Information.

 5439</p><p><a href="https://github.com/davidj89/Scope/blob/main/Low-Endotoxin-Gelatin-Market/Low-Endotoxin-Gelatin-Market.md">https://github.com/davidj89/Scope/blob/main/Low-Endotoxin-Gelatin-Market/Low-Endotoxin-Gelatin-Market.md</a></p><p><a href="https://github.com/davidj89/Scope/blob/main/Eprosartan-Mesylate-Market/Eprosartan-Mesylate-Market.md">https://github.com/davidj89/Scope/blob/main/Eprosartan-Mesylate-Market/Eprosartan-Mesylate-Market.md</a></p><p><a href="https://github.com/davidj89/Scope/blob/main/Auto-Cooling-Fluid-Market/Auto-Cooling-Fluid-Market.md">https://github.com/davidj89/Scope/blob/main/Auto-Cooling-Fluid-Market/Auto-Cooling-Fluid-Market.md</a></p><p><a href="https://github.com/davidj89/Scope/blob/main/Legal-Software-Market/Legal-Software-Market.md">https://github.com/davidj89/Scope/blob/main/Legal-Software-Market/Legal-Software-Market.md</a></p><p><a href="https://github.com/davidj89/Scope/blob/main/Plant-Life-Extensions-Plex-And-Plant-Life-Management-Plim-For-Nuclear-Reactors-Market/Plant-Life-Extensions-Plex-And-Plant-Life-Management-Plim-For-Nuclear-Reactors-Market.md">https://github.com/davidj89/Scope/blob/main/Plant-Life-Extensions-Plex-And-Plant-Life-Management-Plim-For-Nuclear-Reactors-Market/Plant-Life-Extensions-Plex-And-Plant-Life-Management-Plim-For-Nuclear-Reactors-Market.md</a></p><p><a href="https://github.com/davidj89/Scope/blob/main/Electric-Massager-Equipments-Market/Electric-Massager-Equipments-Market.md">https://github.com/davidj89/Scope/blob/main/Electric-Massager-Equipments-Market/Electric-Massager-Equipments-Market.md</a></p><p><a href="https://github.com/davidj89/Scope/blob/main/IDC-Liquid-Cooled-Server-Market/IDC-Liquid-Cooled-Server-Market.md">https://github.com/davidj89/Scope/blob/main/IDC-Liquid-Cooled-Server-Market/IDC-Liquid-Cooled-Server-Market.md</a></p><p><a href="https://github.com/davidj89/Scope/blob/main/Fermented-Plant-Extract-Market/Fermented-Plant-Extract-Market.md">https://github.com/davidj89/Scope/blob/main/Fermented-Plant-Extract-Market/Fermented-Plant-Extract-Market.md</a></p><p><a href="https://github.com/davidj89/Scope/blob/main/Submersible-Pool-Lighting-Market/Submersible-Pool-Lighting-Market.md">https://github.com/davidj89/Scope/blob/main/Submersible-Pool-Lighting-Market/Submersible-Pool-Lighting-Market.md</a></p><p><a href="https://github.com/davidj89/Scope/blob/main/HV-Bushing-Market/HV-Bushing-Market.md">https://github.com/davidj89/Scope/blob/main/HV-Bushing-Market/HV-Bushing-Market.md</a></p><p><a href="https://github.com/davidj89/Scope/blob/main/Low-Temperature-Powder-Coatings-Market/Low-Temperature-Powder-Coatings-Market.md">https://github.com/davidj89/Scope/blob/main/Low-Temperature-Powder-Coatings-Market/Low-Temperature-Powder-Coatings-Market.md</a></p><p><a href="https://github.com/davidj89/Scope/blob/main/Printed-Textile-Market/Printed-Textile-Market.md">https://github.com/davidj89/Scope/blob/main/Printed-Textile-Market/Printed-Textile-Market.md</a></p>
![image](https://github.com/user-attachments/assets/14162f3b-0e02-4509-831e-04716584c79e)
---
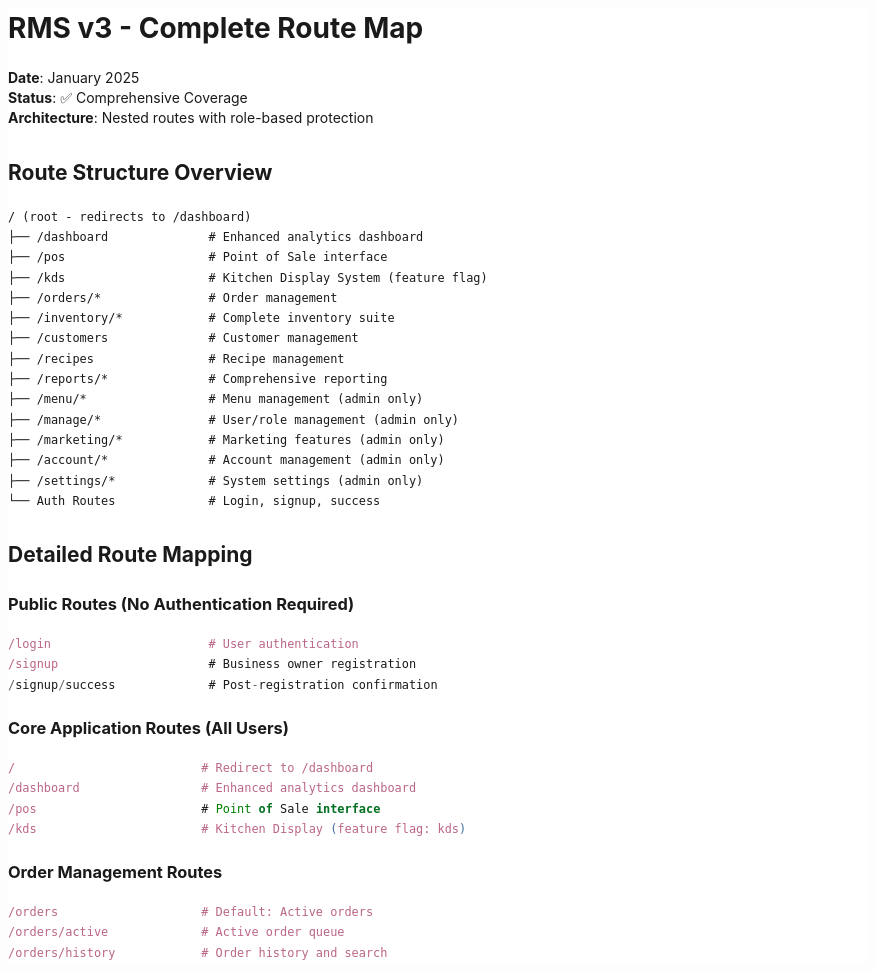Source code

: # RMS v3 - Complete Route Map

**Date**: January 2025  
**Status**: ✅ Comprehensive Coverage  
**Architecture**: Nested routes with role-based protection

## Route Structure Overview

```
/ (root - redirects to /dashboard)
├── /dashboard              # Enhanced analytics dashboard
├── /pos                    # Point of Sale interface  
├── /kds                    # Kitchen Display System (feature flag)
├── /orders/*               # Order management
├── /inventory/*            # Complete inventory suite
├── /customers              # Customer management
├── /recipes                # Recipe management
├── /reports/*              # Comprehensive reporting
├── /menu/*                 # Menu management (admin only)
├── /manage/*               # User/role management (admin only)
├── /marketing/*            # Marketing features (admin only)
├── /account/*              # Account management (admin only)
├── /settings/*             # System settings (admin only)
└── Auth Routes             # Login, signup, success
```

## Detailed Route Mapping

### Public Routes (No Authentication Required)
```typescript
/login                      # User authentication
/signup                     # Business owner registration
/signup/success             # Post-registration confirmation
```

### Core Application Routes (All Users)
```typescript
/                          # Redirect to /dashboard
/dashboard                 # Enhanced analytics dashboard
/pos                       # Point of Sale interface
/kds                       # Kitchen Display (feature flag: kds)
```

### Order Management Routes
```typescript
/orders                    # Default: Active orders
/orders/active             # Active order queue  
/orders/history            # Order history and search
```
* * *
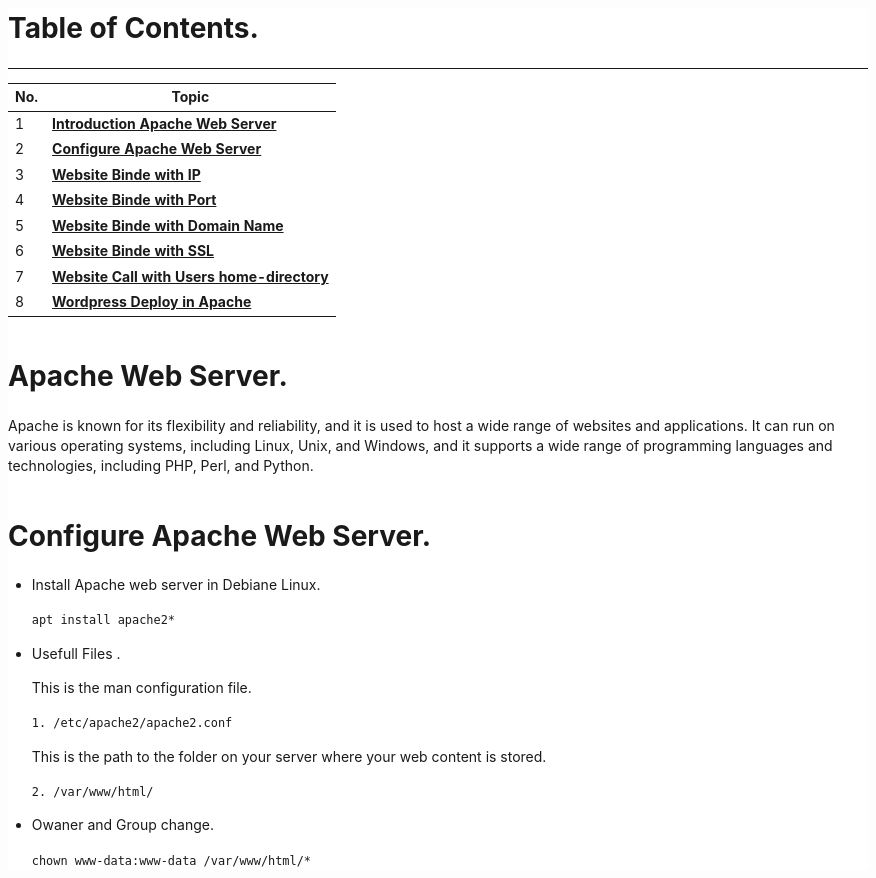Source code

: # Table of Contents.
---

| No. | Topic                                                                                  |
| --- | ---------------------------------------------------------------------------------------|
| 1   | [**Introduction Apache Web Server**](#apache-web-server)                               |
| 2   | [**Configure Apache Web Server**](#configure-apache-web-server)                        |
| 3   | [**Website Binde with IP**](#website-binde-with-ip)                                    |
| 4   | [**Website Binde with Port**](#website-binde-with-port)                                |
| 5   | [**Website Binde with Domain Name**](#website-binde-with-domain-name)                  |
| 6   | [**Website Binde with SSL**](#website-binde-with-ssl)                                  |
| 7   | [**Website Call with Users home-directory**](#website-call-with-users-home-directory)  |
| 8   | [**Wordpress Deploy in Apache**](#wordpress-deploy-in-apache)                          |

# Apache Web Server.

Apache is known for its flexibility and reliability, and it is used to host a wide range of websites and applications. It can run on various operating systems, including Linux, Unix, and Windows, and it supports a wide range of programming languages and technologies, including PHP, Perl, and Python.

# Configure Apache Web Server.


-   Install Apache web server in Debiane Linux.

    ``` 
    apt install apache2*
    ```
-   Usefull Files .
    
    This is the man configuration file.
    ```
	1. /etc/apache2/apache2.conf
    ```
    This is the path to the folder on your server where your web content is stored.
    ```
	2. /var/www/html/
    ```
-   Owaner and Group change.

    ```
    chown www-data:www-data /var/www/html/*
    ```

Your instructions. Give the count of lines that hold the word "This" in the listing above, with no other text.

Exercise response. 2